Lázaro y Yamil en Aire de luz
Para celebrar el onceno cumpleaños de Aire de luz, su anfitriona Basilia Papastamatíu invitó a los poetas Yamil Díaz Gómez y Lázaro Castillo. La ya acostumbrada “ronda” poética fue iniciada por el escritor Lázaro Castillo, de él dijo Papastamatíu:
(…) Con una escritura calma, equilibrada, es como si se detuviera a pensar en lo vivido, para entregarnos con palabras imágenes, bien pensadas, la interpretación de sus experiencias existenciales, de lo visto y de lo soñado, de lo amado o padecido, de sus dudas, zozobras y esperanzas. Y prefiere mostrarlo o solamente sugerirlo a través da la seducción del lenguaje poético, pero con un marcado sentido de la medida, del recato de la expresión, de una economía de la escritura, que evita lo decorativo y lo superfluo, buscando una comunicación más profunda y necesarias.

Castillo escogió de su libro A la entrada de la noche, publicado por la editorial Sed de Belleza, los poemas: “Tú puedes ser el agua”, “17 y C”, “Versos para una ópera”, “Olvidos memorables”, “Luminosa sombra” y “La puerta”.
Sobre el modo en que Yamil asume la escritura poética ―dijo la anfitriona de su segundo invitado― debemos decir que lo hace tratando de conjugar su amor por la poesía que lo precede, sea clásica o romántica, con las tentaciones de la modernidad, a las que es también vulnerable. No quiere descartar como fuentes nutricias de sus versos, nada que él mismo pueda recuperar y renovar de los admirables textos heredados, sean fieles o transgresores, de los cánones vigentes en cada época. Y también quiere incorporar en su obra no solo sus vivencias personales, subjetivas y los hechos de su entorno social sino también todos los elementos de la historia cultural que lo atraen, lo han marcado y ha atesorado en su memoria durante toda su vida y ya forman parte de su ser. De esta manera su poesía asume el difícil riesgo de hacerlos coexistir y hasta fusionar en un mismo libro, lo que es siempre un verdadero desafío estético.

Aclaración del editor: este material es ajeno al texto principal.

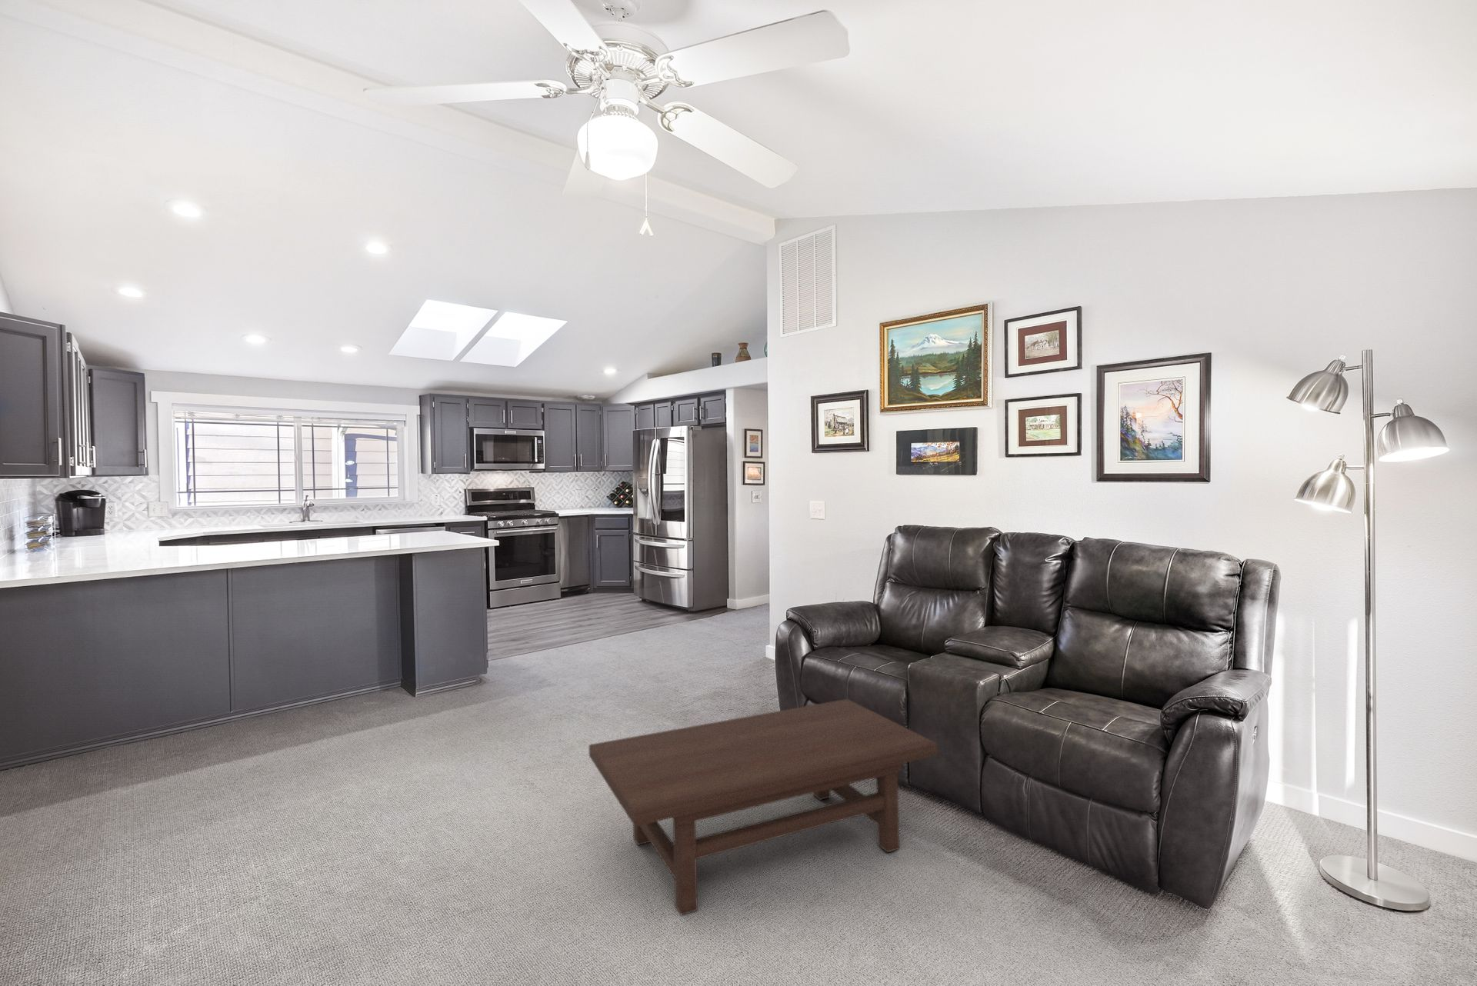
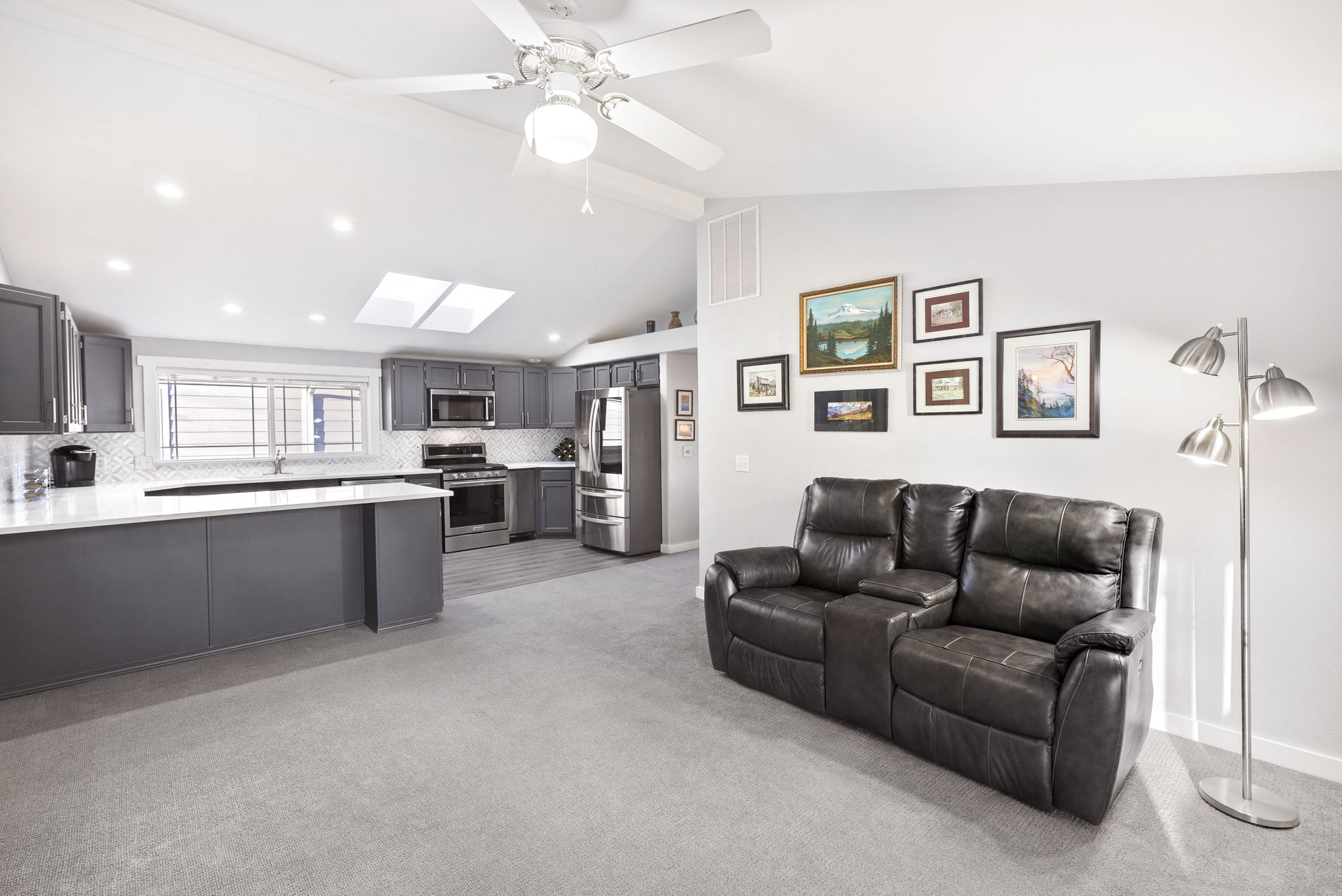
- coffee table [588,699,939,916]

Yamil Díaz Gómez seleccionó para su lectura: “La voz de los poetas”, “Mi pan rebanado en solitaria mesa”, “Solo el amor engendra melodía”, “Copas con alas”.
En un segundo momento Lázaro Castillo leyó: “Luz fosfórica”, “Manchas de vino”, “Tarde de invierno”, “Ebrio de hojarasca”, “A Roque Dalton” y “Desde la pendiente”.
“Discurso en una esquina de París”, “Con los ojos de tu abuelo”, “Primer poema con Aurora”, “Letanía menor por tu mano” y “Contra el muro” fueron los últimos poemas recitados por Díaz Gómez.
En esta interacción directa entre el público y el autor, los asistentes expresaron su satisfacción por la calidad de los poemas y haber pasado una tarde muy agradable.